### To do
A. According to the article on Indo-European hearth worship, what was the hearth called in Latin?
B. For each statement, say whether it agrees with the article on Indo-European hearth worship, and quote the words of the article that decide it: (i) The ancient Indo-Europeans believed body and soul became fully separate at death. (ii) The dead man needed sacrifices and libations from his living relatives. (iii) In Homer, the hearthless man was in the most wretched condition a man could sink to.
C. Carry on the article on Indo-European hearth worship from its last sentence.

### Extract
----------------------------------------
It goes without saying that the West has become hyper-feminized. Canadians, in the Current Year (TM), do not need reminding of this. But it was not always this way — the roots of Europeans are as patriarchal as those of the Arabs, the Chinese, or of anyone else for that matter. The West has been Christianized everywhere for at least 1000 years, and Christianity is held up as a patriarchal religion by its ideological enemies. But these roots go even deeper than the West’s Christian past, and the deeper you go, the more patriarchal they become. Dig deep enough, and you will find at the West’s rootstock a patriarchal order unmatched anywhere else.
As with so many other things, its origins are to be found in the pastoral warrior-nomads who stormed out of the Pontic steppe in the 4th millennium BCE and crashed into the societies around them — specifically it is to be found in their religion. But this is not the religion of Zeus and Mitra — or, rather it is, but it is a stratum of this religion which lies much deeper than the mythology of the proto-Olympian gods, and much closer to home.
Hearth and Home
The ancient Indo-Europeans believed, as did other ancient peoples, that the soul did not die with the body but survived it, passing to a finer and incorporeal though no less real form. However they did not believe that body and soul were ever fully separate, but that when a man died and was buried, his family buried something very much alive and present to them, which took up its abode beneath the earth. This belief was to have profound consequences, shaping Indo-European society and all its daughter civilizations down to the present day. Not only did the dead man continue to exist, but he required constant sustenance which was to be provided in the form of sacrifices and libations offered to him by his living relatives.
Whereas we in a Christian society may not fully understand why the archaic man was willing to risk life and limb to recover a soldier’s body from the field, or why a victorious naval captain might be put to death for neglecting to rescue the bodies of the dead from the tempest, there would have been no question in the mind of an archaic Roman or Greek. For a man of this belief, the fear of spending an eternity as a hungry ghost was at the forefront of his mind. Above all else, the family must be preserved in order to carry out the religious observances that would sustain him in the afterlife, just as he had dutifully done for his own ancestors while he held the headship of his household. The altar around which these observances were made was the family hearth.
In Homer, the most wretched condition a man could sink to, the most barbarous and animal-like mode of existence he could find himself in, was that of the hearthless man . de Maistre said “wherever an altar is found, there civilization exists”, and for the archaic Indo-European, the hearth was his altar and represented everything coextensive with civilization. In Latin called the focus, the archaic Indo-European home was indeed focused upon the hearth in every way. It was the spiritual centre of the household, a source of comfort and familiarity, and the emblem of the stability and permanence of the family. The hearth represented for this man everything that had gone before, and his mode of worship guaranteed his traditionalism, his self-conception as a mere link in an interminably long chain.
----------------------------------------
### Extracted records
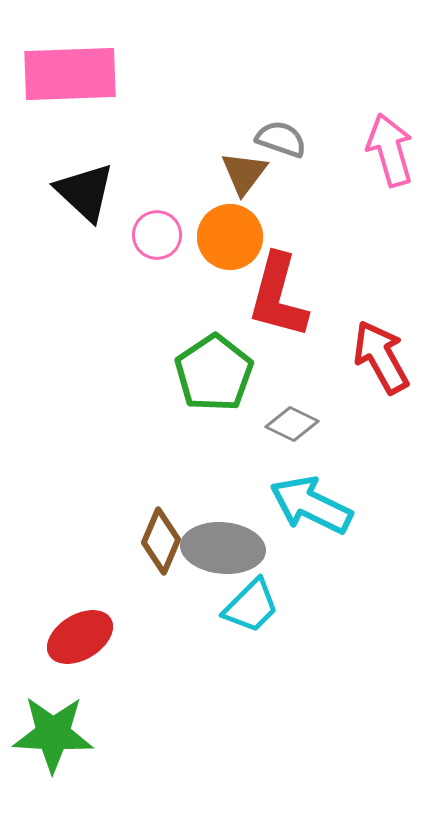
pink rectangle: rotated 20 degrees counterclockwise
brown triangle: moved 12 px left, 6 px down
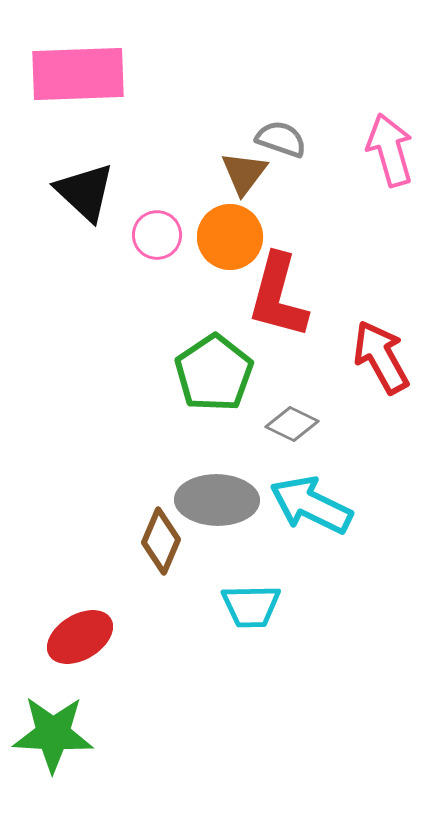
pink rectangle: moved 8 px right
gray ellipse: moved 6 px left, 48 px up; rotated 4 degrees counterclockwise
cyan trapezoid: rotated 44 degrees clockwise
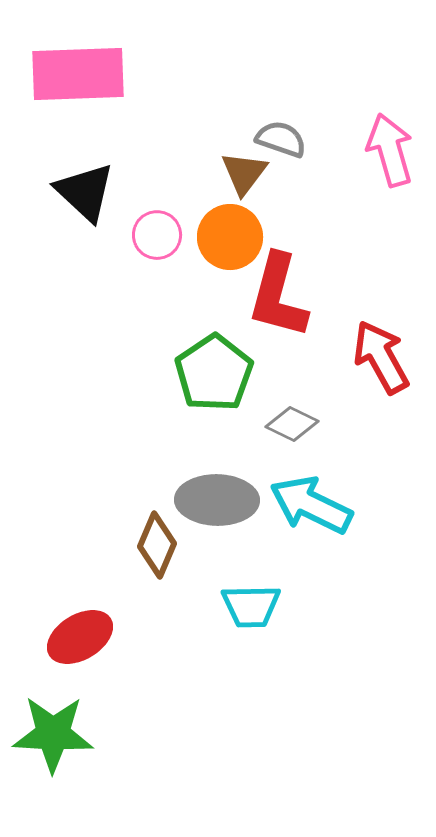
brown diamond: moved 4 px left, 4 px down
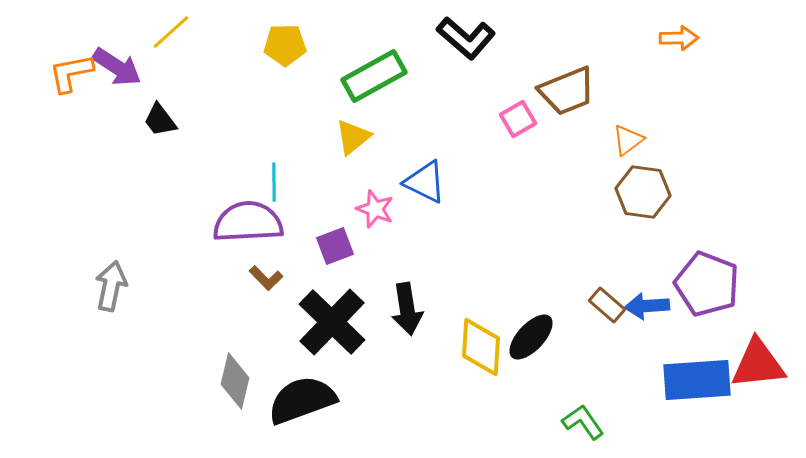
----------------------------------------
### Replies
A. The focus.

B.
(i) No: "they did not believe that body and soul were ever fully separate"
(ii) Yes: "he required constant sustenance which was to be provided in the form of sacrifices and libations offered to him by his living relatives"
(iii) Yes: "In Homer, the most wretched condition a man could sink to, the most barbarous and animal-like mode of existence he could find himself in, was that of the hearthless man"

C.
His ancestors would reward dutiful worship with blessings and protection, and would punish neglect with disquiet and unrest. He kept upon the hearth, his altar, a lighted fire that was to burn night and day without interruption. In this fire lived a deity to whom he would make propitiation and sacrifice, known to the Romans as Vesta, to the Greeks as Hestia, to the Hindus as Agni. Ovid says “conceive of Vesta as naught but the living flame” , and he expresses here one of the most archaic Roman theologies. The worship of the dead and that of the fire were closely bound up together; hearthfire, domestic spirits, heroes — all these are of a piece, all an inseparable part of what may be called domestic worship.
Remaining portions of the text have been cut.